Records from a data source
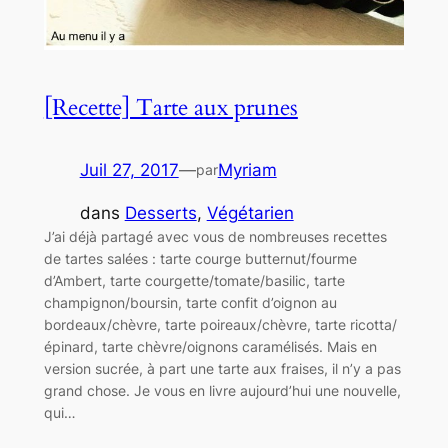
[Recette] Tarte aux prunes
Juil 27, 2017
—
Myriam
par
dans
Desserts
, 
Végétarien
J’ai déjà partagé avec vous de nombreuses recettes
de tartes salées : tarte courge butternut/fourme
d’Ambert, tarte courgette/tomate/basilic, tarte
champignon/boursin, tarte confit d’oignon au
bordeaux/chèvre, tarte poireaux/chèvre, tarte ricotta/
épinard, tarte chèvre/oignons caramélisés. Mais en
version sucrée, à part une tarte aux fraises, il n’y a pas
grand chose. Je vous en livre aujourd’hui une nouvelle,
qui…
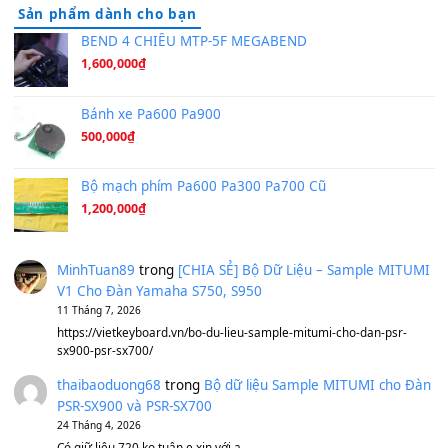
Tiếng Đàn Hàm Oan
(8.194)
Under Pressure
(8.164)
A Long December
(8.155)
Ta Sẽ Trở Lại
(8.155)
Ông Hoàng Bảy
(8.133)
Avenged Sevenfold - Buried Alive
(8.109)
Sản phẩm dành cho bạn
BEND 4 CHIỀU MTP-5F MEGABEND
1,600,000
₫
Bánh xe Pa600 Pa900
500,000
₫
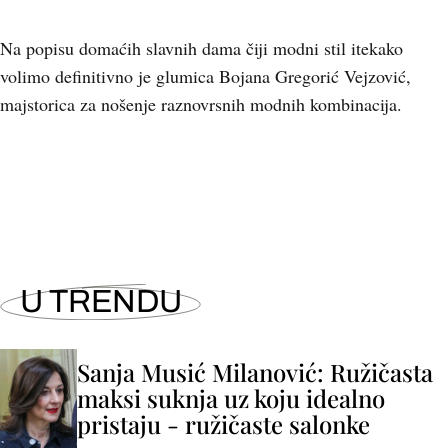
Na popisu domaćih slavnih dama čiji modni stil itekako
volimo definitivno je glumica Bojana Gregorić Vejzović,
majstorica za nošenje raznovrsnih modnih kombinacija.
+
9
U TRENDU
Sanja Musić Milanović: Ružičasta
maksi suknja uz koju idealno
pristaju - ružičaste salonke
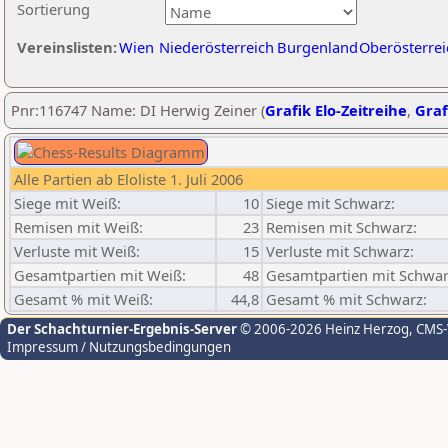
Sortierung
Vereinslisten:
Wien
Niederösterreich
Burgenland
Oberösterrei
Pnr:116747 Name: DI Herwig Zeiner (
Grafik Elo-Zeitreihe
,
Graf
Alle Partien ab Eloliste 1. Juli 2006
Siege mit Weiß:
10
Siege mit Schwarz:
Remisen mit Weiß:
23
Remisen mit Schwarz:
Verluste mit Weiß:
15
Verluste mit Schwarz:
Gesamtpartien mit Weiß:
48
Gesamtpartien mit Schwar
Gesamt % mit Weiß:
44,8
Gesamt % mit Schwarz:
Der Schachturnier-Ergebnis-Server
© 2006-2026 Heinz Herzog
, CMS
Impressum / Nutzungsbedingungen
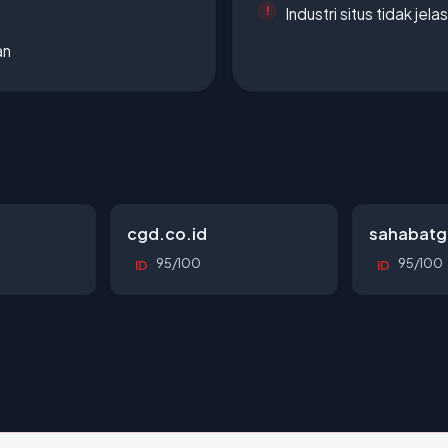
Industri situs tidak jelas
an
cgd.co.id
sahabatg
95/100
95/100
ID
ID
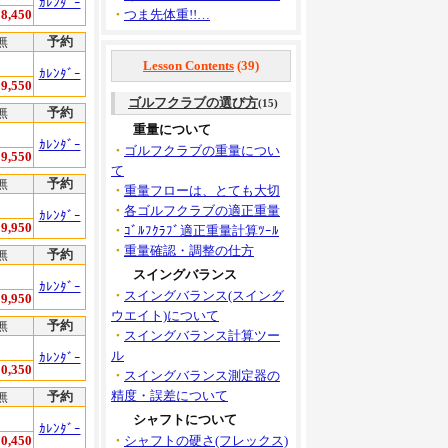
ｶﾚﾝﾀﾞｰ
8,450
・
つま先体重!!…
無
予約
Lesson Contents
(39)
ｶﾚﾝﾀﾞｰ
9,550
ゴルフクラブの選び方
(15)
無
予約
重量について
ｶﾚﾝﾀﾞｰ
・
ゴルフクラブの重量につい
9,550
て
無
予約
・
重量フローは、とても大切
・
各ゴルフクラブの適正重量
ｶﾚﾝﾀﾞｰ
9,950
・
ｺﾞﾙﾌｸﾗﾌﾞ適正重量計算ﾂｰﾙ
・
重量確認・調整の仕方
無
予約
スイングバランス
ｶﾚﾝﾀﾞｰ
・
スイングバランス(スイング
9,950
ウエイト)について
無
予約
・
スイングバランス計算ツー
ル
ｶﾚﾝﾀﾞｰ
0,350
・
スイングバランス測定器の
精度・誤差について
無
予約
シャフトについて
ｶﾚﾝﾀﾞｰ
0,450
・
シャフトの硬さ(フレックス)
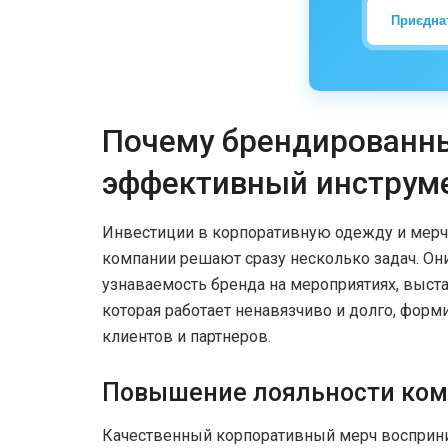
Приєдна
Почему брендированн
эффективный инструм
Инвестиции в корпоративную одежду и мерч 
компании решают сразу несколько задач. Он
узнаваемость бренда на мероприятиях, выста
которая работает ненавязчиво и долго, фор
клиентов и партнеров.
Повышение лояльности ко
Качественный корпоративный мерч восприни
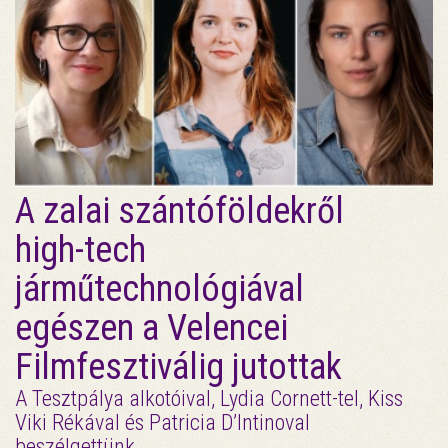
A zalai szántóföldekről
high-tech
járműtechnológiával
egészen a Velencei
Filmfesztiválig jutottak
A Tesztpálya alkotóival, Lydia Cornett-tel, Kiss
Viki Rékával és Patricia D’Intinoval
beszélgettünk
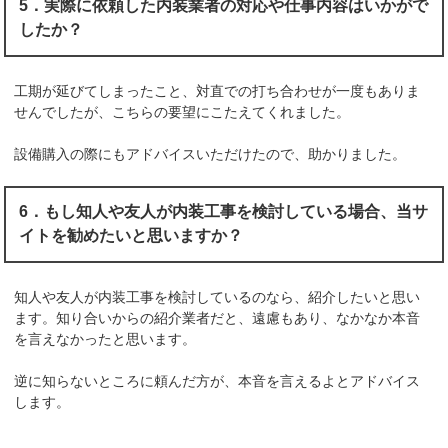
5．実際に依頼した内装業者の対応や仕事内容はいかがで
したか？
工期が延びてしまったこと、対直での打ち合わせが一度もありま
せんでしたが、こちらの要望にこたえてくれました。
設備購入の際にもアドバイスいただけたので、助かりました。
6．もし知人や友人が内装工事を検討している場合、当サ
イトを勧めたいと思いますか？
知人や友人が内装工事を検討しているのなら、紹介したいと思い
ます。知り合いからの紹介業者だと、遠慮もあり、なかなか本音
を言えなかったと思います。
逆に知らないところに頼んだ方が、本音を言えるよとアドバイス
します。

**TASK INSTRUCTIONS:** Search the data for the string "Verluste". List each line that has it.

**ANSWER TO THE EXERCISE:**
Verluste mit Weiß:
Verluste mit Schwarz:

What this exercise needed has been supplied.